**YOUR INSTRUCTIONS:**
Below is a set of entries; give all of them again exactly.

**RECORDS SUPPLIED:**

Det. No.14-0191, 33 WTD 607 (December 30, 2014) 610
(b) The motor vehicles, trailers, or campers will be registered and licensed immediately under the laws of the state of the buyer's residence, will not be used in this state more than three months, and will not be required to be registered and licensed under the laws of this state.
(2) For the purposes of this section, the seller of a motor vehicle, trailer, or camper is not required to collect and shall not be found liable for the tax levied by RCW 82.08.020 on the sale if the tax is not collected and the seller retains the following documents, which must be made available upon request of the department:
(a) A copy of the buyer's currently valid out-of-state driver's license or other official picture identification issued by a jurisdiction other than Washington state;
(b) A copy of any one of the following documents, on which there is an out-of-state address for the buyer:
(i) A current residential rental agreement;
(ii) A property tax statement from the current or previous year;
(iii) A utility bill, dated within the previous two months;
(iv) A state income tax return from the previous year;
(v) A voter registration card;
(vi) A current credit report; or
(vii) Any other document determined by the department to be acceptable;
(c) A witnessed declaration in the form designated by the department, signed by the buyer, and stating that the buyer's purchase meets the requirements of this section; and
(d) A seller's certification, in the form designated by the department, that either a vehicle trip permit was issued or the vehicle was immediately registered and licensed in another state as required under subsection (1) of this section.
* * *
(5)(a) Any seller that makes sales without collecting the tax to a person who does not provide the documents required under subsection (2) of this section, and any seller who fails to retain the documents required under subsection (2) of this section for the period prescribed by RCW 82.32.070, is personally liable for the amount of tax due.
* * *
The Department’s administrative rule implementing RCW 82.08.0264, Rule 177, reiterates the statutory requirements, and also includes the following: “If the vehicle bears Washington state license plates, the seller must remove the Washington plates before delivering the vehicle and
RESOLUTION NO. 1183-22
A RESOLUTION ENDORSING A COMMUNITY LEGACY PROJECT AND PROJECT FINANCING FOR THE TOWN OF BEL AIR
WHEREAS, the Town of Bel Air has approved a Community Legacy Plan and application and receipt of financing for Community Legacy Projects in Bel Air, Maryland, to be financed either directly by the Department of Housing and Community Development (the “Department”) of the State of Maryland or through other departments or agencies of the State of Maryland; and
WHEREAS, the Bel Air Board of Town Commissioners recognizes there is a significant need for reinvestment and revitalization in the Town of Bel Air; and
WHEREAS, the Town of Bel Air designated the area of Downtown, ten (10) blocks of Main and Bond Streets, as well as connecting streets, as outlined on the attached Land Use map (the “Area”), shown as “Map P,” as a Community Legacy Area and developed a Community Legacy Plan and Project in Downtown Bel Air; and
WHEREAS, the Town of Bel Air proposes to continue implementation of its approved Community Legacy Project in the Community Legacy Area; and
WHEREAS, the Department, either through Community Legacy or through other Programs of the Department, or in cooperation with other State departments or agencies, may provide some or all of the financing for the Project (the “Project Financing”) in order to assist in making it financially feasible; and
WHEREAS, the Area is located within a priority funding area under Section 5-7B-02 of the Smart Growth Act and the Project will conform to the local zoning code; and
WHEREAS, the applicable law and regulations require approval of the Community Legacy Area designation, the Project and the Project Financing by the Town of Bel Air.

**EXPECTED OUTPUT:**
Det. No.14-0191, 33 WTD 607 (December 30, 2014) 610
(b) The motor vehicles, trailers, or campers will be registered and licensed immediately under the laws of the state of the buyer's residence, will not be used in this state more than three months, and will not be required to be registered and licensed under the laws of this state.
(2) For the purposes of this section, the seller of a motor vehicle, trailer, or camper is not required to collect and shall not be found liable for the tax levied by RCW 82.08.020 on the sale if the tax is not collected and the seller retains the following documents, which must be made available upon request of the department:
(a) A copy of the buyer's currently valid out-of-state driver's license or other official picture identification issued by a jurisdiction other than Washington state;
(b) A copy of any one of the following documents, on which there is an out-of-state address for the buyer:
(i) A current residential rental agreement;
(ii) A property tax statement from the current or previous year;
(iii) A utility bill, dated within the previous two months;
(iv) A state income tax return from the previous year;
(v) A voter registration card;
(vi) A current credit report; or
(vii) Any other document determined by the department to be acceptable;
(c) A witnessed declaration in the form designated by the department, signed by the buyer, and stating that the buyer's purchase meets the requirements of this section; and
(d) A seller's certification, in the form designated by the department, that either a vehicle trip permit was issued or the vehicle was immediately registered and licensed in another state as required under subsection (1) of this section.
* * *
(5)(a) Any seller that makes sales without collecting the tax to a person who does not provide the documents required under subsection (2) of this section, and any seller who fails to retain the documents required under subsection (2) of this section for the period prescribed by RCW 82.32.070, is personally liable for the amount of tax due.
* * *
The Department’s administrative rule implementing RCW 82.08.0264, Rule 177, reiterates the statutory requirements, and also includes the following: “If the vehicle bears Washington state license plates, the seller must remove the Washington plates before delivering the vehicle and
RESOLUTION NO. 1183-22
A RESOLUTION ENDORSING A COMMUNITY LEGACY PROJECT AND PROJECT FINANCING FOR THE TOWN OF BEL AIR
WHEREAS, the Town of Bel Air has approved a Community Legacy Plan and application and receipt of financing for Community Legacy Projects in Bel Air, Maryland, to be financed either directly by the Department of Housing and Community Development (the “Department”) of the State of Maryland or through other departments or agencies of the State of Maryland; and
WHEREAS, the Bel Air Board of Town Commissioners recognizes there is a significant need for reinvestment and revitalization in the Town of Bel Air; and
WHEREAS, the Town of Bel Air designated the area of Downtown, ten (10) blocks of Main and Bond Streets, as well as connecting streets, as outlined on the attached Land Use map (the “Area”), shown as “Map P,” as a Community Legacy Area and developed a Community Legacy Plan and Project in Downtown Bel Air; and
WHEREAS, the Town of Bel Air proposes to continue implementation of its approved Community Legacy Project in the Community Legacy Area; and
WHEREAS, the Department, either through Community Legacy or through other Programs of the Department, or in cooperation with other State departments or agencies, may provide some or all of the financing for the Project (the “Project Financing”) in order to assist in making it financially feasible; and
WHEREAS, the Area is located within a priority funding area under Section 5-7B-02 of the Smart Growth Act and the Project will conform to the local zoning code; and
WHEREAS, the applicable law and regulations require approval of the Community Legacy Area designation, the Project and the Project Financing by the Town of Bel Air.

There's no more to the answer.